*** Democracies Online Newswire - http://www.e-democracy.org/do ***


Get your printers ready.  The "VoxPolitics Primer - How to use the
Internet effectively, securely, and legally in election campaigns"
knocks the socks off (is better than) any other online campaigning
guide to date.  Most of it is useful for campaigns in any country. I
encourage you to download this in PDF or Word, print it out, and pass
it on.

Their report is available in multiple formats including HTML from:

     http://www.voxpolitics.com/primer.shtml

Below is their press release.

Steven Clift
Democracies Online
http://www.e-democracy.org/do

From:                   "VoxPolitics" <[EMAIL PROTECTED]>
To:                     [EMAIL PROTECTED]
Date sent:              Fri, 27 Apr 2001 14:08:20 +0100
Subject:                VoxPolitics is live!
Priority:               normal

VoxPolitics is live...

The VoxPolitics site which focuses on the use of the Internet in
political campaigning is now live at: http://www.voxpolitics.com

Thanks to everyone who came to our launch event at the Stationery
Office bookshop yesterday. For those who couldn't make it, we attach
a copy of our launch press release.

Please visit the site for news, features, debate, and to access the
VoxPolitics primer, the first ever practical handbook for
Parliamentary candidates on how to use the net efficiently,
effectively, securely and legally in their campaigns. The primer has
a foreword by Sir Paddy Ashdown.

For ongoing news on how politicians use the Internet in the
forthcoming general election campaign, please sign up to our email
newswire by entering your email address on our home page or email
[EMAIL PROTECTED] You will not be placed on this list
automatically, so please sign up!

Best regards,

Dan Jellinek
Director
VoxPolitics

NEWS RELEASE

Date:   Thursday 26th April 2001
Embargo:        Thursday 26th April 2001, 00.01
Contact:        Susie Winter/Ben Rich (Luther Pendragon) 020 7618 9100 or
mobile 07720 814 208

"EMAIL, NOT WEB, IS KEY VOTE WINNER" - VOX POLITICS
New on-line campaign says email jokes win votes.

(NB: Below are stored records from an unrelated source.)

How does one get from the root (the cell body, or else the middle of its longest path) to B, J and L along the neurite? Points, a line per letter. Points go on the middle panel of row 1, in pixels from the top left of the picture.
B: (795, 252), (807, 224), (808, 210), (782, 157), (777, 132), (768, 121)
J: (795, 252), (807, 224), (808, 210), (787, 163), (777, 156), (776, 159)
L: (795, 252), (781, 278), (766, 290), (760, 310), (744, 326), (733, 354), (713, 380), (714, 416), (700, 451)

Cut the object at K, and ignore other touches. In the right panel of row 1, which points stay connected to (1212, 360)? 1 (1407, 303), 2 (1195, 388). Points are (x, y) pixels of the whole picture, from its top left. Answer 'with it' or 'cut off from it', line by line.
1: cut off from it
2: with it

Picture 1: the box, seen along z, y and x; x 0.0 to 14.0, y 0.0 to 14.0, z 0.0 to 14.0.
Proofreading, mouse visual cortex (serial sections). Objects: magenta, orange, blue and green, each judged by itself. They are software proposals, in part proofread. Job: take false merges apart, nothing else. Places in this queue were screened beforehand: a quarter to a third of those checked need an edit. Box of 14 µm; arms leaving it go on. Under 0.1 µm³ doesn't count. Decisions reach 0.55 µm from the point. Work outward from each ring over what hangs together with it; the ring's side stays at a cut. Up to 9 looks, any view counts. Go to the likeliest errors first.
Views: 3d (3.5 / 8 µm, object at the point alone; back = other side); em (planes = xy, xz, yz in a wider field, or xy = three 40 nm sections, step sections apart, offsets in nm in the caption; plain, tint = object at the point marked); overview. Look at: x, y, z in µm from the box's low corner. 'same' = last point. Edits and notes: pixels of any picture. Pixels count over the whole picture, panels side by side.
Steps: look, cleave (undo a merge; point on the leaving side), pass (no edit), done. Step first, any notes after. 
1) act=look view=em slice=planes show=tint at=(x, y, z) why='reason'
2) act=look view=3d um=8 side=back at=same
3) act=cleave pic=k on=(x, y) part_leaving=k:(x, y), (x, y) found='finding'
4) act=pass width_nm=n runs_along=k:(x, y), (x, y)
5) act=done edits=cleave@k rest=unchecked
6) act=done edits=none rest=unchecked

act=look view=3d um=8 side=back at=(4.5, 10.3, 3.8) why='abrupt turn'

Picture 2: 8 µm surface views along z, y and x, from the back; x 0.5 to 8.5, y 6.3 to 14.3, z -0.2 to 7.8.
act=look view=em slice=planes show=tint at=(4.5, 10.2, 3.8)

On-line campaign experts, VoxPolitics, today warned politicians and
the political community that e-mail, not web-sites, would be the main
Internet vote-winner in the forthcoming election, and could make the
key difference in some marginals.

"We estimate that the three main parties have already spent in excess
of £300k on developing state-of-the-art web sites," says Dan
Jellinek, VoxPolitics Director.  "However, evidence from both the US
and here in Britain strongly suggests that the relatively cheap
medium of e-mail will be the key on-line distributor of core messages
and vote movements".

The VoxPolitics Primer - the first ever practical handbook on
Internet campaigning for UK Parliamentary candidates, published to
mark the campaign's launch - describes email as "the killer
application".  It describes email as cheap, instant, flexible,
storable and allowing more time for thought than telephone
communication.

VoxPolitics co-Director, James Crabtree of the Industrial Society,
argues that email jokes are a particularly powerful tool in political
campaigning.  He says that the email-spread 'Sore Loserman' epithet
severely damaged Gore's hopes of forcing a full recount in Florida.
He points out that 54% of the US electorate recall receiving a
politically-inspired joke during the recent elections, as compared
with only 25% who recall receiving any other political
communications.

Continued overleaf…
 Crabtree - who worked as a 'webmaster' during the recent US
elections - says:

"email really worked in the USA.  Both parties and individuals used
it.  In contrast, web sites were mostly visited by supporters and did
not prove effective."

Crabtree argues that the phenomenon is equally powerful in Britain,
claiming that the success of last year's petrol price campaign can be
put down to the use of the smartgroups email list.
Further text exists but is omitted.